* SUPPLIED TEXT *
#####

The Twilight Saga - Catherine "I'm Actually a Real Filmmaker" Hardwicke (Dir.), Chris "You Killed The Golden Compass" Weitz (Dir.), David "30 Days of Suck" Slade (Dir.), Bill "Awkward Last Name" Condon (Dir.), Kristen "Lip-bite Extraordinaire" Stewart, Robert "Herp Derp" Pattinson, Taylor "The Alpaca" Lautner, Peter "Sickle Cell Anemia Affects Millions of People" Facinelli, Billy "The Stache" Burke, Ashley "Nosejob" Greene, Michael "FUCK YES" Sheen, Dakota "SPOILERS - She Gets Decapitated" Fanning, Anna "She Was Nominated for an Oscar, Seriously" Kendrick, etc., etc.
I had some misconceptions about Snow White and the Huntsman going in, namely that it was going to be a lower-budget ho-hum modern revisioning of a classic fairy tale. Why did I assume this, despite the fact that commercials promised a lush visual experience? Because it looked like it was for teens and starred Kristen Stewart. I was thinking this would have the look and feel of the usually visually shoddy Twilight films, or 2011′s horrid Red Riding Hood. You can imagine my shock then, when I discovered Huntsman was a serious big-budget fantasy epic. It looks like The Cell, retold by Disney. It’s even got a fancy score, by Mr. James Newton Howard (And a killer credits track, Breath of Life by Florence + the Machine).

#####

Reproduce the passage of the movie review above from "The Twilight Saga" to "Kendrick, etc., etc.", word for word.

* PROVIDED MATERIAL *

#####

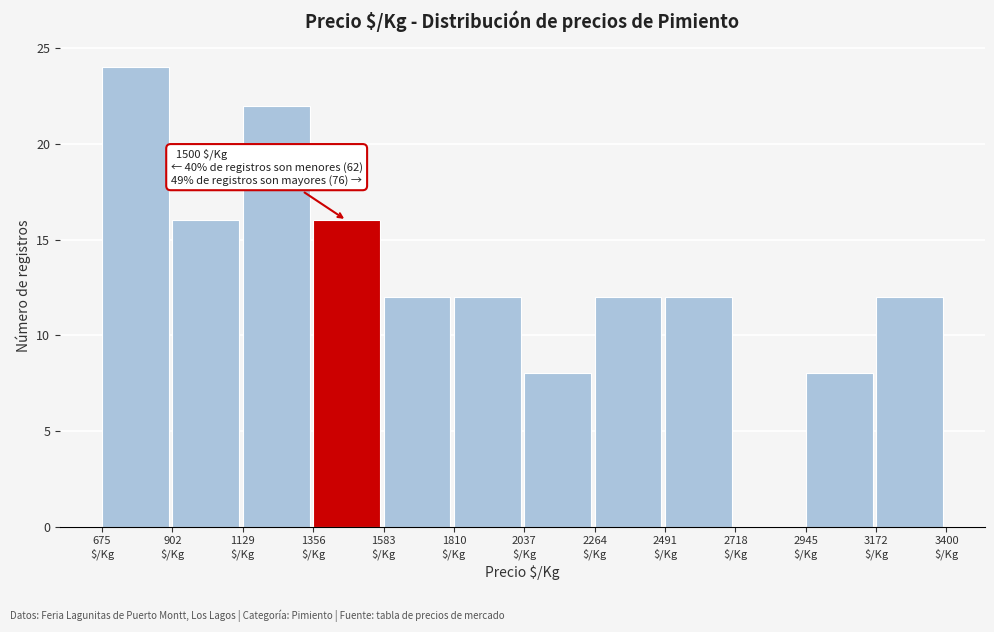

Over which range of the x-axis is the bar tallest?

700 to 900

#####

* YOUR RESPONSE *
The Twilight Saga - Catherine "I'm Actually a Real Filmmaker" Hardwicke (Dir.), Chris "You Killed The Golden Compass" Weitz (Dir.), David "30 Days of Suck" Slade (Dir.), Bill "Awkward Last Name" Condon (Dir.), Kristen "Lip-bite Extraordinaire" Stewart, Robert "Herp Derp" Pattinson, Taylor "The Alpaca" Lautner, Peter "Sickle Cell Anemia Affects Millions of People" Facinelli, Billy "The Stache" Burke, Ashley "Nosejob" Greene, Michael "FUCK YES" Sheen, Dakota "SPOILERS - She Gets Decapitated" Fanning, Anna "She Was Nominated for an Oscar, Seriously" Kendrick, etc., etc.